THE country’s first legal officer has clarified lawyers' responsibilities to help clients avoid court ahead of new dispute resolution laws.
As reported yesterday in The New Lawyer, the newly introduced Civil Dispute Resolution Bill is a bid to ensure disputes are resolved as much as possible outside the court system.
“Access to justice is not just about access to a court or a lawyer, it is about providing practical, affordable and easily understood information and options to help people prevent or resolve their disputes,” Attorney General McClelland said.
But it’s not just potential litigants who hold all the new responsibilities should the legislation pass.
“The Bill recognises that the effective resolution of disputes is a matter for parties, the courts, and lawyers,” McClelland said yesterday.
“Lawyers will therefore be required to advise their clients of the requirement to file the genuine steps statement, and to assist their clients to comply,” he said.
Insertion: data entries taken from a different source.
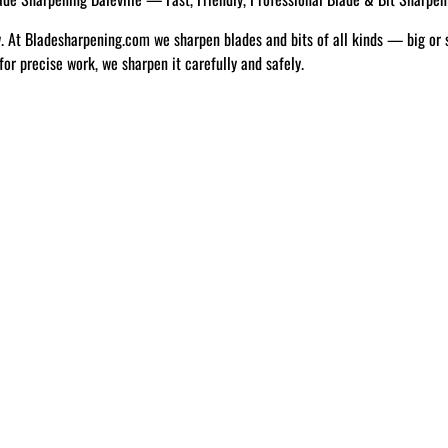
w. At Bladesharpening.com we sharpen blades and bits of all kinds — big or 
 for precise work, we sharpen it carefully and safely.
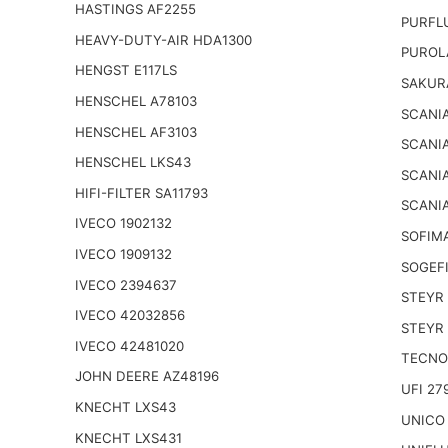
HASTINGS AF2255
PURFL
HEAVY-DUTY-AIR HDA1300
PUROL
HENGST E117LS
SAKUR
HENSCHEL A78103
SCANIA
HENSCHEL AF3103
SCANIA
HENSCHEL LKS43
SCANIA
HIFI-FILTER SA11793
SCANIA
IVECO 1902132
SOFIM
IVECO 1909132
SOGEFI
IVECO 2394637
STEYR 
IVECO 42032856
STEYR 
IVECO 42481020
TECNO
JOHN DEERE AZ48196
UFI 27
KNECHT LXS43
UNICO
KNECHT LXS431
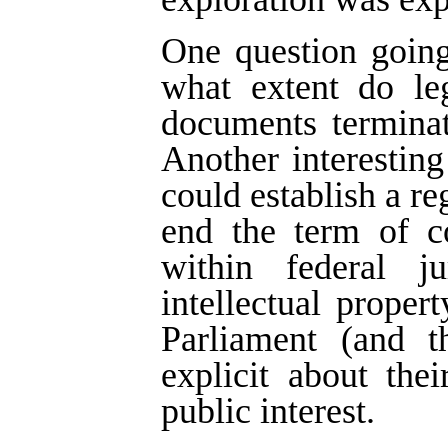
One question going
what extent do leg
documents terminat
Another interestin
could establish a re
end the term of co
within federal j
intellectual proper
Parliament (and t
explicit about thei
public interest.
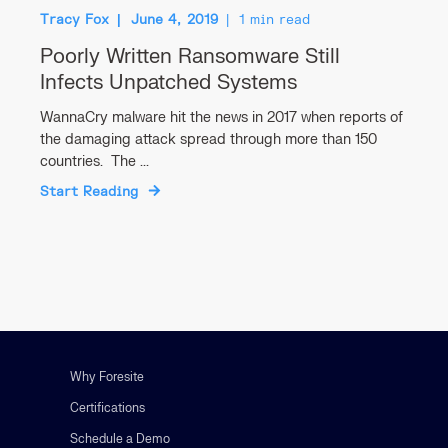
Tracy Fox
June 4, 2019
1 min read
Poorly Written Ransomware Still
Infects Unpatched Systems
WannaCry malware hit the news in 2017 when reports of
the damaging attack spread through more than 150
countries. The ...
Start Reading
Why Foresite
Certifications
Schedule a Demo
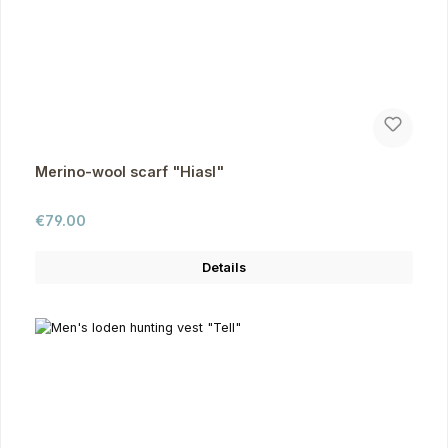
Merino-wool scarf "Hiasl"
Regular price:
€79.00
Details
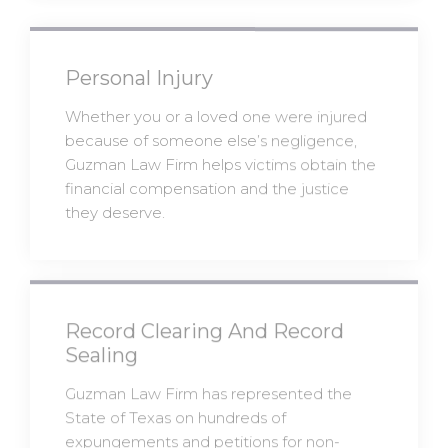
Personal Injury
Whether you or a loved one were injured
because of someone else’s negligence,
Guzman Law Firm helps victims obtain the
financial compensation and the justice
they deserve.
Record Clearing And Record
Sealing
Guzman Law Firm has represented the
State of Texas on hundreds of
expungements and petitions for non-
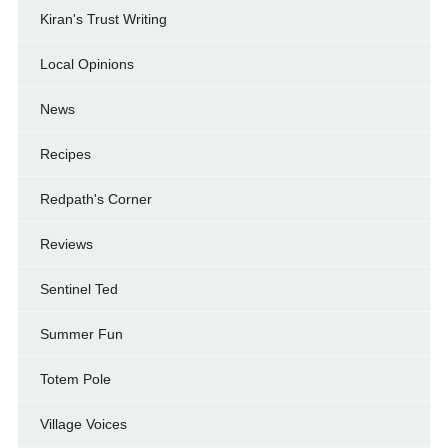
Kiran's Trust Writing
Local Opinions
News
Recipes
Redpath's Corner
Reviews
Sentinel Ted
Summer Fun
Totem Pole
Village Voices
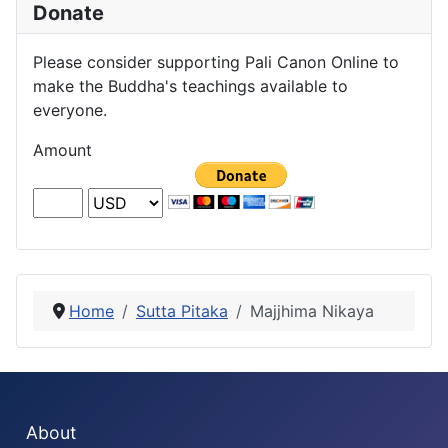
Donate
Please consider supporting Pali Canon Online to
make the Buddha's teachings available to
everyone.
Amount
Home
Sutta Pitaka
Majjhima Nikaya
About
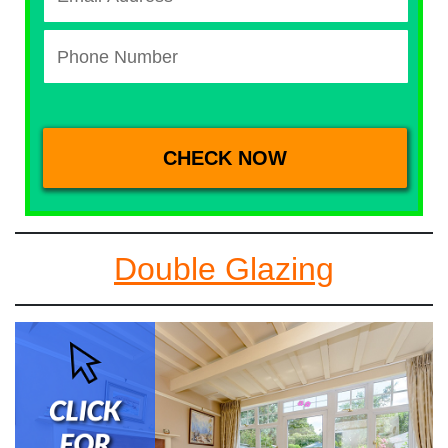
Double Glazing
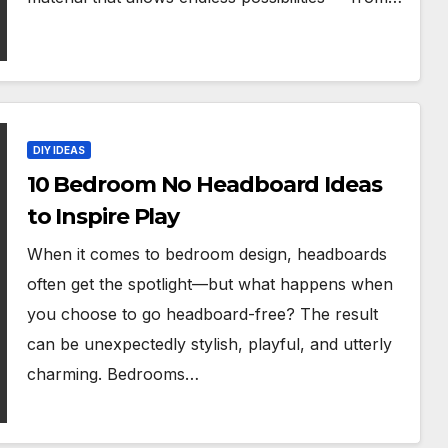
DIY IDEAS
10 Bedroom No Headboard Ideas
to Inspire Play
When it comes to bedroom design, headboards
often get the spotlight—but what happens when
you choose to go headboard-free? The result
can be unexpectedly stylish, playful, and utterly
charming. Bedrooms…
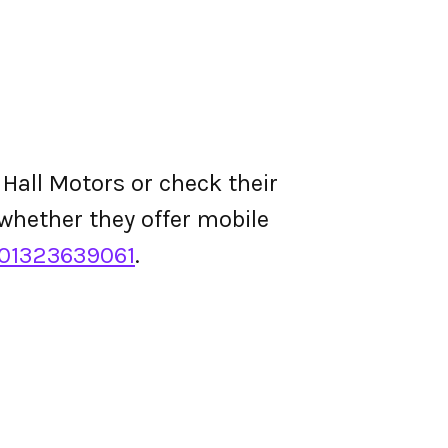
 Hall Motors or check their
d whether they offer mobile
01323639061
.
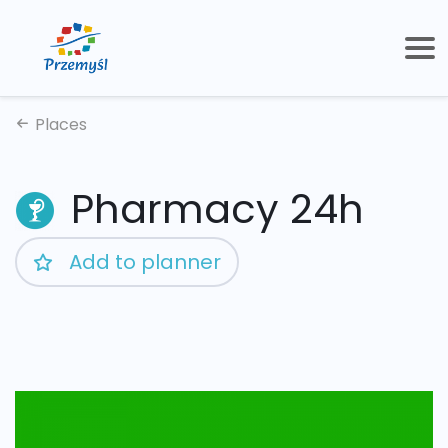
Places
Pharmacy 24h
Add to planner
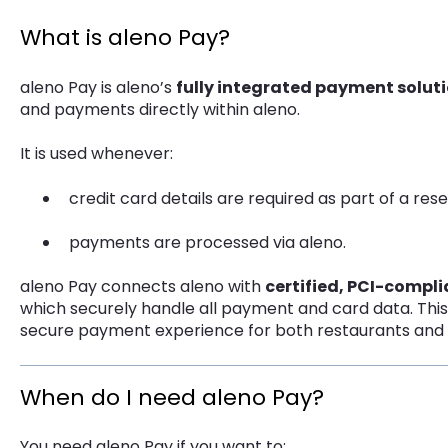
What is aleno Pay?
aleno Pay is aleno’s
fully integrated payment solut
and payments directly within aleno.
It is used whenever:
credit card details are required as part of a rese
payments are processed via aleno.
aleno Pay connects aleno with
certified, PCI-compl
which securely handle all payment and card data. Thi
secure payment experience for both restaurants and 
When do I need aleno Pay?
You need aleno Pay if you want to:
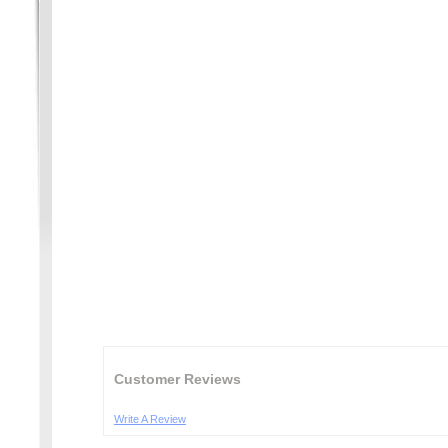
Customer Reviews
Write A Review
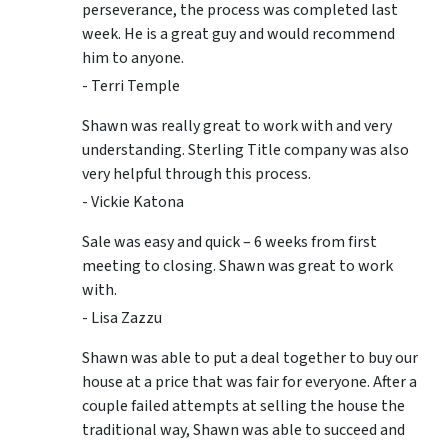
perseverance, the process was completed last
week. He is a great guy and would recommend
him to anyone.
- Terri Temple
Shawn was really great to work with and very
understanding. Sterling Title company was also
very helpful through this process.
- Vickie Katona
Sale was easy and quick – 6 weeks from first
meeting to closing. Shawn was great to work
with.
- Lisa Zazzu
Shawn was able to put a deal together to buy our
house at a price that was fair for everyone. After a
couple failed attempts at selling the house the
traditional way, Shawn was able to succeed and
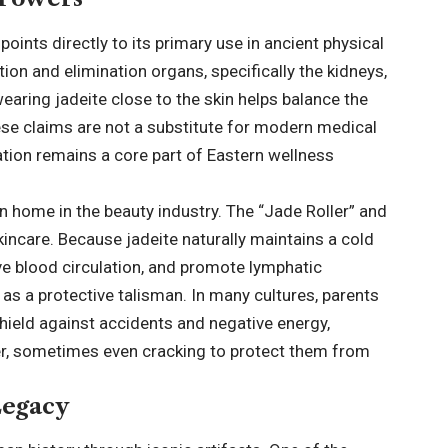
oints directly to its primary use in ancient physical
ation and elimination organs, specifically the kidneys,
earing jadeite close to the skin helps balance the
ese claims are not a substitute for modern medical
cation remains a core part of Eastern wellness
n home in the beauty industry. The “Jade Roller” and
incare. Because jadeite naturally maintains a cold
ove blood circulation, and promote lymphatic
d as a protective talisman. In many cultures, parents
shield against accidents and negative energy,
arer, sometimes even cracking to protect them from
Legacy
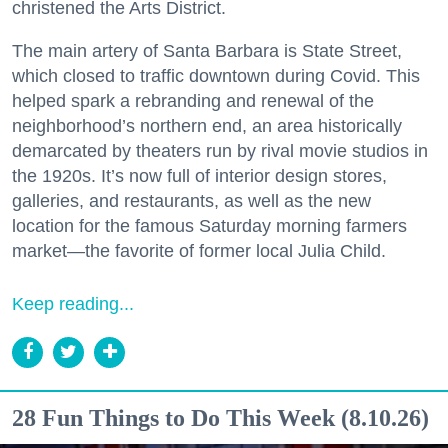
christened the Arts District.
The main artery of Santa Barbara is State Street,
which closed to traffic downtown during Covid. This
helped spark a rebranding and renewal of the
neighborhood’s northern end, an area historically
demarcated by theaters run by rival movie studios in
the 1920s. It’s now full of interior design stores,
galleries, and restaurants, as well as the new
location for the famous Saturday morning farmers
market—the favorite of former local Julia Child.
Keep reading...
28 Fun Things to Do This Week (8.10.26)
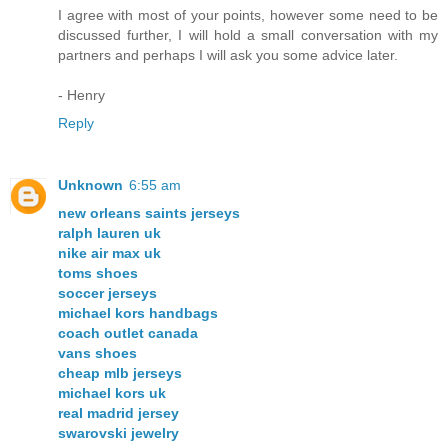
I agree with most of your points, however some need to be
discussed further, I will hold a small conversation with my
partners and perhaps I will ask you some advice later.
- Henry
Reply
Unknown
6:55 am
new orleans saints jerseys
ralph lauren uk
nike air max uk
toms shoes
soccer jerseys
michael kors handbags
coach outlet canada
vans shoes
cheap mlb jerseys
michael kors uk
real madrid jersey
swarovski jewelry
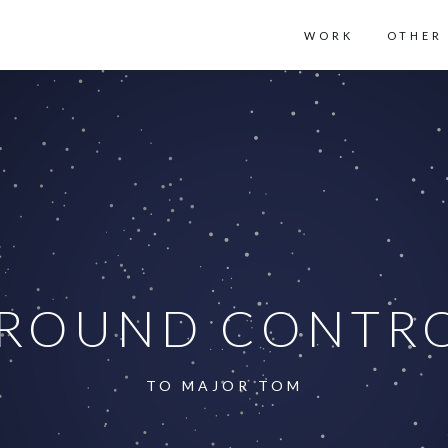
WORK
OTHER
ROUND CONTR
TO MAJOR TOM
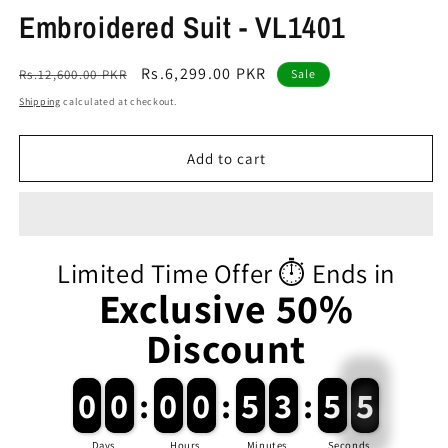
Embroidered Suit - VL1401
Regular
Sale
Rs.6,299.00 PKR
Rs.12,600.00 PKR
Sale
price
price
Shipping
calculated at checkout.
Add to cart
Limited Time Offer ⏱️ Ends in
Exclusive 50%
Discount
0
0
0
0
:
0
0
0
0
:
5
5
3
3
:
5
5
5
Days
Hours
Minutes
Seconds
“By encouraging parties and lawyers to seriously attempt to resolve disputes before they contemplate litigation, there will be an improvement in the early resolution of disputes.”
The new legislation would require prospective litigants to lodge a statement with the court detailing what steps they have taken to resolve their dispute or, if they haven’t, the reasons why.
The statement will also provide additional information that the court can consider when making orders and directions under its existing case management and costs powers.
According to the new legislation, genuine steps to resolve a dispute include exchanging information between parties to more clearly identify the issues in dispute, or considering possible resolution through mediation or conciliation.
The Civil Dispute Resolution Bill is all about seeking to resolve disputes at the most appropriate level, McClelland said.
“It encourages parties to resolve their disputes at the earliest possible opportunity, and to do so outside of the courts – promoting a move away from the often stressful, expensive adversarial culture of litigation.”